To compile our ufunc we issue the following command

::

	basic_ufunc = v.build_ufunc()

*bv.build_ufunc()* returns a python callable list of functions which are compiled by Numba.  *This work is normally accomplished by* `PyUFunc_FromFuncAndData <http://docs.scipy.org/doc/numpy/user/c-info.ufunc-tutorial.html>`_ and Numba takes care of it.* We've now registered a set of overload functions ready be used as NumPy ufuncs.

Lastly, we call basic_ufunc with two NumPy array as arguments

::

	data = np.array(np.random.random(100))
	result = basic_ufunc(data, data)

Since we defined a binary ufunc, we can use the various ufunc methods such as ``reduce``, ``accumulate``,
etc::

    data = np.array(np.arange(100), dtype=np.int32)
    print basic_ufunc.reduce(data)
    print basic_ufunc.accumulate(data)


Building ufuncs using @vectorize
--------------------------------

An alternative syntax is available through the use of the `vectorize` decorator::

    from numba import float32, float64
    from numba.vectorize import vectorize
    import math

    pi = math.pi

    @vectorize([float32(float32), float64(float64)], target='cpu')
    def sinc(x):
        if x == 0.0:
            return 1.0
        else:
            return math.sin(x*pi)/(pi*x)

The `vectorize` decorator takes a list of function signature and an optional `target` keyword argument (default to 'cpu').  The example above generate a `sinc` ufunc that is overloaded to accept float and double.  This syntax replaces calls to `Vectorize.add` and `Vectorize.build_ufunc`.


Generalized Ufuncs
==================

The ``numba.vectorize`` module also provides support for generalized ufuncs.
Traditional ufuncs perfom element-wise operations, whereas generalized ufuncs operate on entire
sub-arrays. Unlike other Numba Vectorize classes, the GUVectorize constructor takes
an additional signature which specifies the shapes of the inner arrays we want to operate on.

Imports
-------

::

    from numba import float32, float64, int32
    from numba.vectorize import GUVectorize
    import numpy as np

Generalized ufunc Definition
----------------------------

GUVectorize ufunc arguments are vectors of a NumPy array.  Function definitions can be arbitrary
expressions.

::

    def matmulcore(A, B, C):
        m, n = A.shape
        n, p = B.shape
        for i in range(m):
            for j in range(p):
                C[i, j] = 0
                for k in range(n):
                    C[i, j] += A[i, k] * B[k, j]
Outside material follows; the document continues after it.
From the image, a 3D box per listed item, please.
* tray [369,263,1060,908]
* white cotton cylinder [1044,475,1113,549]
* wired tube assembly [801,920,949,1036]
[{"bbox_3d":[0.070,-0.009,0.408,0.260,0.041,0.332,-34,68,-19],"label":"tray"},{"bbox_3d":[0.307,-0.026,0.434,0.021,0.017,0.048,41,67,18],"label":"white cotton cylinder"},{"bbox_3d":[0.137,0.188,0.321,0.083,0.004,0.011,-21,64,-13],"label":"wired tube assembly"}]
Compilation requires type information. Numba assumes no knowledge of type when building native
ufuncs. We must therefore define argument and return dtypes for the defined ufunc. We can add
as many dtypes as we need, which do not need to be uniform, i.e. we can specify a gufunc
taking an array of ints and an array of doubles while producing an array of complex numbers.
The ``gufunc`` will dispatch to the right implementation depending on the argument types.
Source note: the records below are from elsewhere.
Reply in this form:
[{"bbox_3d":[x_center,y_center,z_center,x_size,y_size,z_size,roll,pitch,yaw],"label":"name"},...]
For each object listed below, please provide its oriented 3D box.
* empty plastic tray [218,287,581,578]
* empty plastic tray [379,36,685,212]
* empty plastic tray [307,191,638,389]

We can define our gufunc as follows:

::

    gufunc = GUVectorize(matmulcore, '(m,n),(n,p)->(m,p)')
    gufunc.add(argtypes=[float32[:,:], float32[:,:], float32[:,:]])
    gufunc.add(argtypes=[float64[:,:], float64[:,:], float64[:,:]])
    gufunc.add(argtypes=[int32[:,:], int32[:,:], int32[:,:]])
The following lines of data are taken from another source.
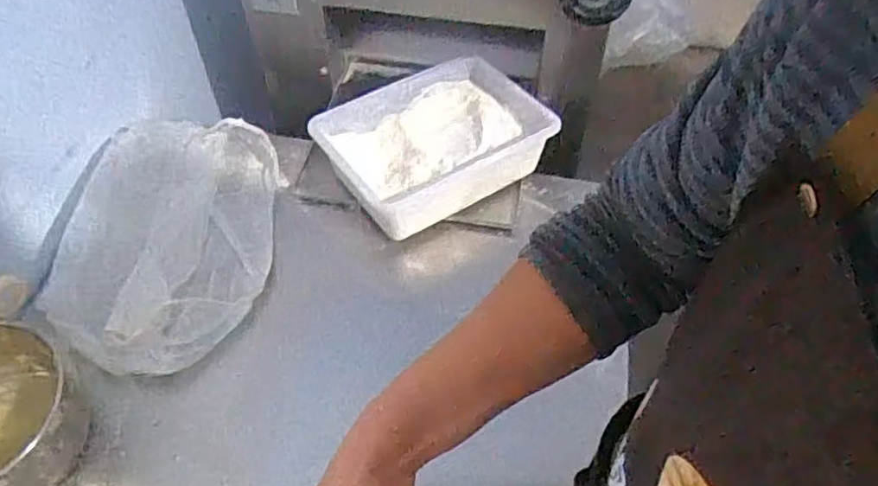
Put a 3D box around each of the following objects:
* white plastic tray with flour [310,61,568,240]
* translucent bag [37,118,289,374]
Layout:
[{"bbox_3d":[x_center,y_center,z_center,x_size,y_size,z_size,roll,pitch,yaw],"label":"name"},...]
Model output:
[{"bbox_3d":[0.001,-0.160,1.006,0.329,0.082,0.222,-27,57,-20],"label":"white plastic tray with flour"},{"bbox_3d":[-0.363,-0.011,0.912,0.240,0.102,0.402,2,52,1],"label":"translucent bag"}]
Above we are using a float **float32**, a double **float64**, and a signed **32-bit int**.  The
GUVectorize calls `PyDynUFunc_FromFuncAndDataAndSignature
<http://scipy-lectures.github.com/advanced/advanced_numpy/index.html#generalized-ufuncs>`_ which
requires a the signature: *(m,n),(n,p)->(m,p)* in the constructor.  This signature defines the *"core
dimensions"* of the generalized ufunc.

We can compile the ufunc as follows:

::

    gufunc = gufunc.build_ufunc()

We can now use the gufunc with two NumPy matrices:

::

    matrix_ct = 10
    A = np.arange(matrix_ct * 2 * 4, dtype=np.float32).reshape(matrix_ct, 2, 4)
    B = np.arange(matrix_ct * 4 * 5, dtype=np.float32).reshape(matrix_ct, 4, 5)
    C = gufunc(A, B)


Notice that we don't have a third argument in the gufunc call but the generalized ufunc definition
above has three arguments. The last argument of the generalized ufunc is the output, which is
automatically allocated with the shape specified in the signature.